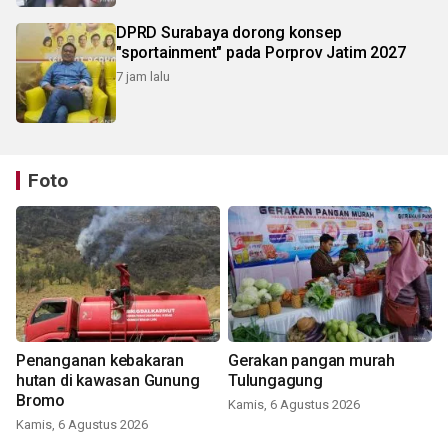
DPRD Surabaya dorong konsep
"sportainment" pada Porprov Jatim 2027
7 jam lalu
Foto
Penanganan kebakaran
Gerakan pangan murah
hutan di kawasan Gunung
Tulungagung
Bromo
Kamis, 6 Agustus 2026
Kamis, 6 Agustus 2026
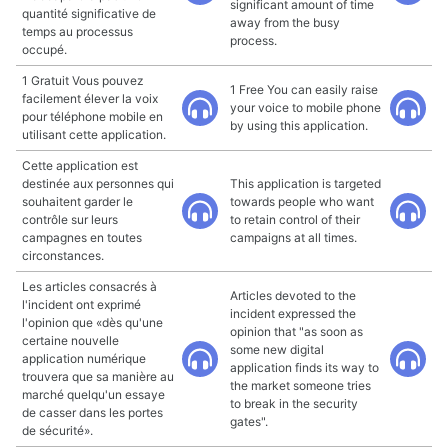
significant amount of time
quantité significative de
away from the busy
temps au processus
process.
occupé.
1 Gratuit Vous pouvez
1 Free You can easily raise
facilement élever la voix
your voice to mobile phone
pour téléphone mobile en
by using this application.
utilisant cette application.
Cette application est
destinée aux personnes qui
This application is targeted
souhaitent garder le
towards people who want
contrôle sur leurs
to retain control of their
campagnes en toutes
campaigns at all times.
circonstances.
Les articles consacrés à
Articles devoted to the
l'incident ont exprimé
incident expressed the
l'opinion que «dès qu'une
opinion that "as soon as
certaine nouvelle
some new digital
application numérique
application finds its way to
trouvera que sa manière au
the market someone tries
marché quelqu'un essaye
to break in the security
de casser dans les portes
gates".
de sécurité».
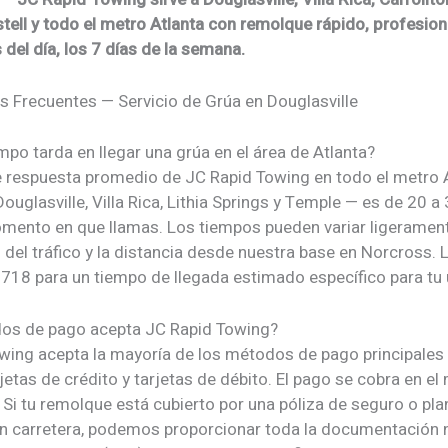
tell y todo el metro Atlanta con remolque rápido, profesion
 del día, los 7 días de la semana.
 Frecuentes — Servicio de Grúa en Douglasville
po tarda en llegar una grúa en el área de Atlanta?
e respuesta promedio de JC Rapid Towing en todo el metro 
ouglasville, Villa Rica, Lithia Springs y Temple — es de 20 
mento en que llamas. Los tiempos pueden variar ligeramen
del tráfico y la distancia desde nuestra base en Norcross. 
718 para un tiempo de llegada estimado específico para tu 
os de pago acepta JC Rapid Towing?
wing acepta la mayoría de los métodos de pago principales
rjetas de crédito y tarjetas de débito. El pago se cobra en 
. Si tu remolque está cubierto por una póliza de seguro o pla
en carretera, podemos proporcionar toda la documentación 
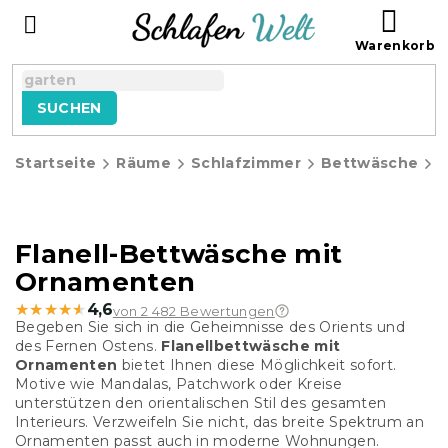
Zum
WAR
Inhalt
springen
SUCHEN
Startseite
Räume
Schlafzimmer
Bettwäsche
F
Flanell-Bettwäsche mit
Ornamenten
★★★★★
★★★★★
4,6
von 2 482 Bewertungen
Begeben Sie sich in die Geheimnisse des Orients und
des Fernen Ostens.
Flanellbettwäsche mit
Ornamenten
bietet Ihnen diese Möglichkeit sofort.
Motive wie Mandalas, Patchwork oder Kreise
unterstützen den orientalischen Stil des gesamten
Interieurs. Verzweifeln Sie nicht, das breite Spektrum an
Ornamenten passt auch in moderne Wohnungen.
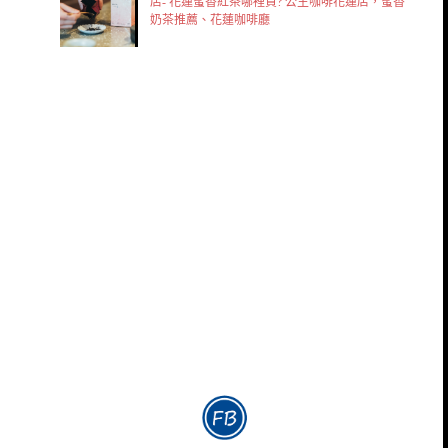
店- 花蓮蜜香紅茶哪裡買? 公主咖啡花蓮店，蜜香
奶茶推薦、花蓮咖啡廳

----

● Task to complete
Go through the listing above, and whenever a line holds the word "metro", copy it.

● Exercise solution
tell y todo el metro Atlanta con remolque rápido, profesion
e respuesta promedio de JC Rapid Towing en todo el metro 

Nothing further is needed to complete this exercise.